# Lecture 8: Binary Heap

## Trees in Arrays
The previous lectures store a binary tree with the help of pointer-liked structures, in which each item contains references to its children. 
If the tree is a `complete binary tree`, there is a useful `array-based` alternative.  

**Definition**. A binary tree is complete if every level, except possibly the last, is completely filled, and all the leaves on the last level are placed as far to the left as possible.

A complete binary tree is one that can be obtained by filling the nodes starting with the root, and then each next level in turn, always from the left, until one runs out of nodes. 
Complete binary trees always have minimal height for their size $n$, namely $logn$, and are always perfectly balanced.

![One type of Complete Binary Tree: Max-heap](./resources/l8-max-heap.png)

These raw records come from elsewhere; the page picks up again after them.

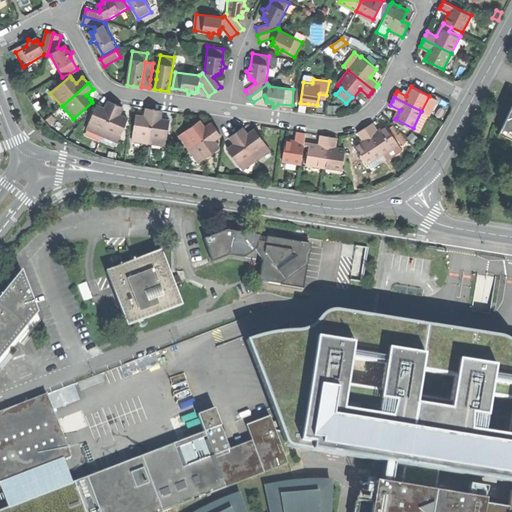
[(87,130),(101,136),(115,104),(109,101),(105,109),(101,107),(97,106),(87,130)]
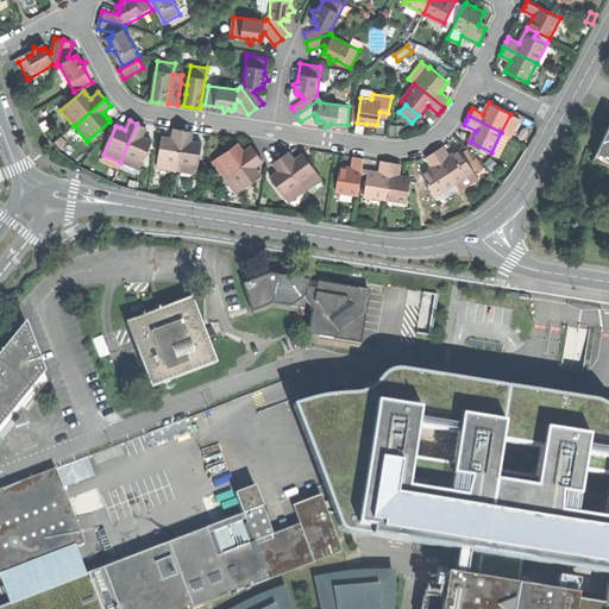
[(120,162),(139,169),(151,140),(145,138),(142,137),(145,127),(137,124),(120,162)]
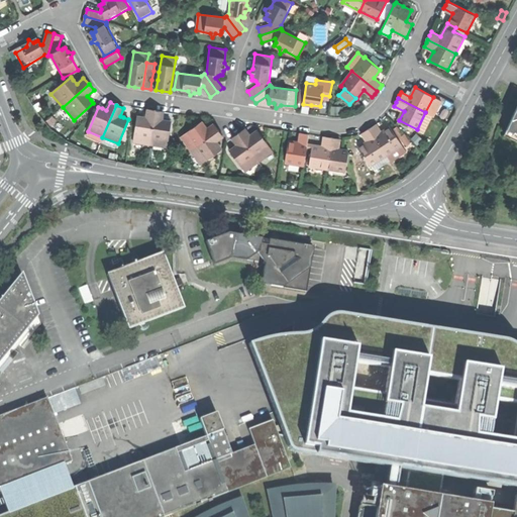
[(516,106),(507,128),(514,131),(513,133),(516,134),(516,106)]
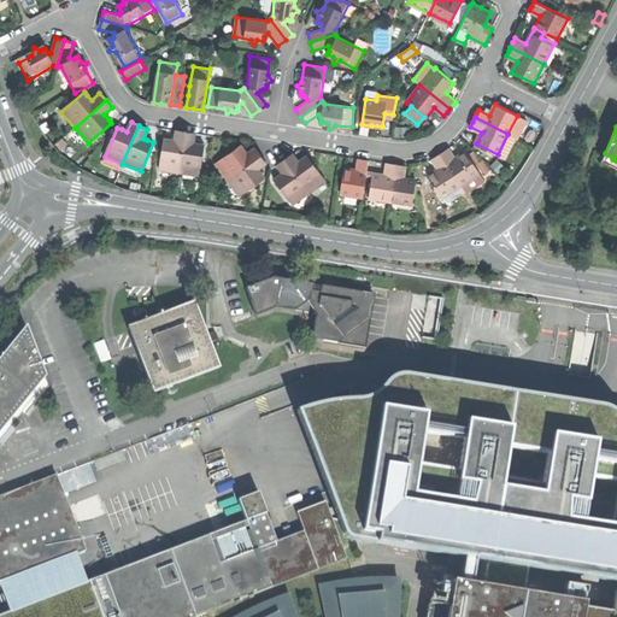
[(159,169),(180,171),(186,131),(176,130),(175,139),(169,139),(164,137),(159,169)]
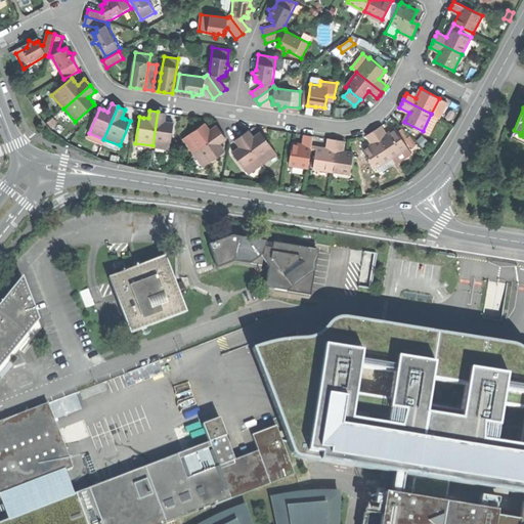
[(169,148),(173,122),(168,121),(164,121),(165,113),(158,112),(153,145),(169,148)]
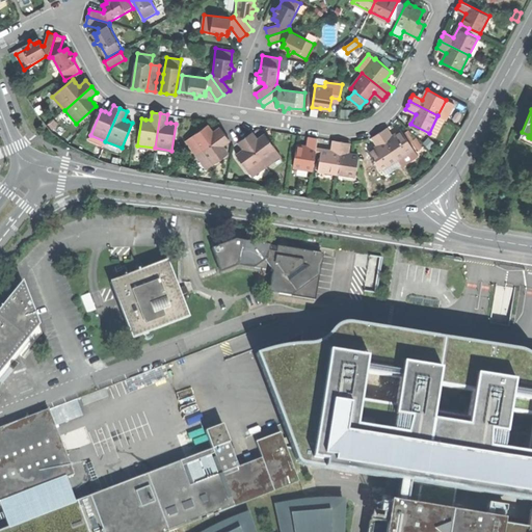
[(185,139),(195,154),(224,133),(219,127),(212,132),(209,127),(207,124),(185,139)]
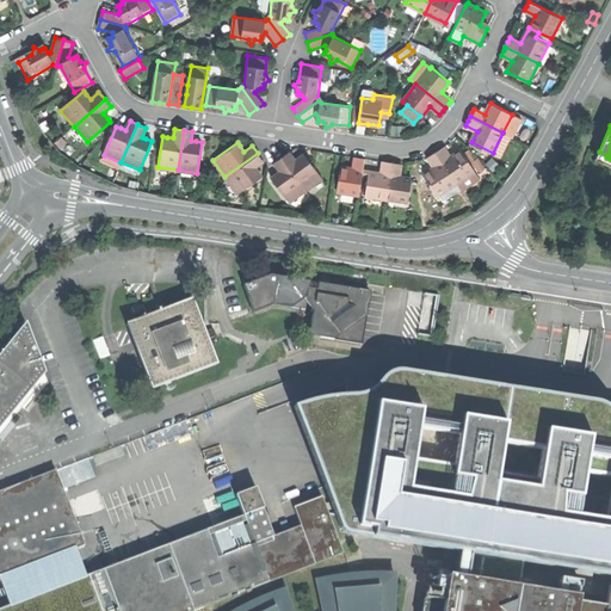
[(440,148),(436,152),(457,183),(462,191),(480,178),(461,149),(451,156),(444,146),(440,148)]
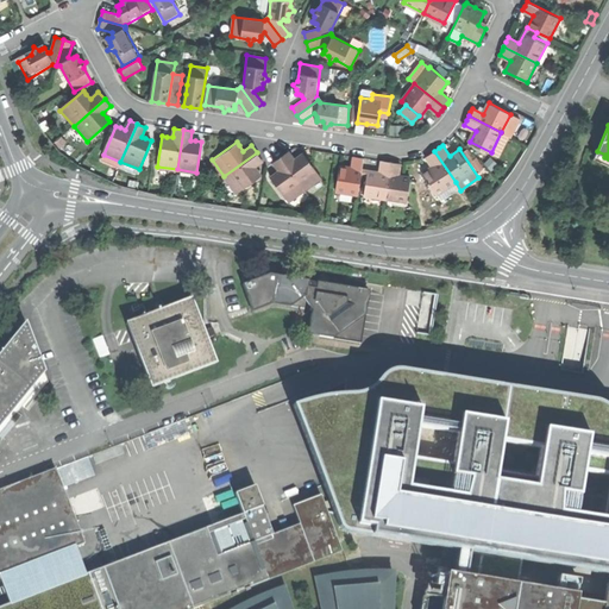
[(469,149),(464,151),(477,170),(485,165),(469,149)]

- How to store in an array A?
    - root is $A[0]$
    - left(i) = $A[2i+1]$
    - right(i) = $A[2i+2]$
    - parent(i) = $A[floor(\frac{i-1}{2})]$

- Storing a binary tree as an array is not efficient 
    - if the tree is not complete, reserve space in the array for every possible node in the tree
    - for binary search tree, insertion or deletion will involve shifting large portions of the array


## Heaps
- The (binary) heap data structure is an array object that we can view as a nearly complete binary tree.
    - Each node of the tree corresponds to an element of the array. 
    - The tree is completely filled on all levels except possibly the lowest, which is filled from the left up to a point
    - An array A that represents a heap is an object with two attributes: `A.length`, which (as usual) gives the number of elements in the array, and `A.heap-size`, which represents how many elements in the heap are stored within array `A`.
    - Given the index `i`, we can easily calculate its parent, left and right child based on the way they are stored.
- Max-heap:
    - `max-heap property`: for every node `i` except the root, $A[parent(i)] >= A[i]$
    - `max-heap` is an array satisfying max-heap property at all nodes
    - **Min-heap** is symmetric
- Heap operations
    - the height of the tree is $floor(logn)$. The height for each node $i$ is $floor(logn) - floor(log(i+1))$
    - `max_heapify_down(A, i)` -> maintain the max-heap property of the `i`th node in heap `A` by swaping node with its larger child until max-heap property in $O(n)$ time
        - check whether $A[i] >= A[j]$ for $j \in {left(i), right(i)}$
        - if not, swap $A[i]$ with $A[j]$ for child $j \in {left(i), right(i)}$ with maximum value and recursively `max_heapify(A, j)`.
        - python implementation
    
    - `max_heapify_up(A, i)` -> maintain the max-heap property of the `i`th node in heap `A` by swaping node with its larger child until max-heap property in $O(n)$ time
        - check whether $A[i] <= A[j]$ for $j = parent(i)$
        - if not, swap $A[i]$ with $A[j]$ and recursively `max_heapify_up(A, j)`.
        - python implementation

    - `build(A)` -> build a max-heap from array $A$
        - use `max-heapify` in a bottom-up manner to convert array $A$ into a max-heap
        - iterate from `n/2` to `0`
            - the appendix array A[n/2:n] is at the bottom level (leafs) of a max-heap, and doesn't need `max_heapify`
        - recursively use `max_heapify_down(A, i)`
        - this build takes $O(n)$ time
        - if build from a top-down manne using `max_heapify_up(A,i)`, the time complexity is $O(nlogn)$ as the bottom of the tree (where most elements align) have to be `max_heapify` $logn$ time for each node.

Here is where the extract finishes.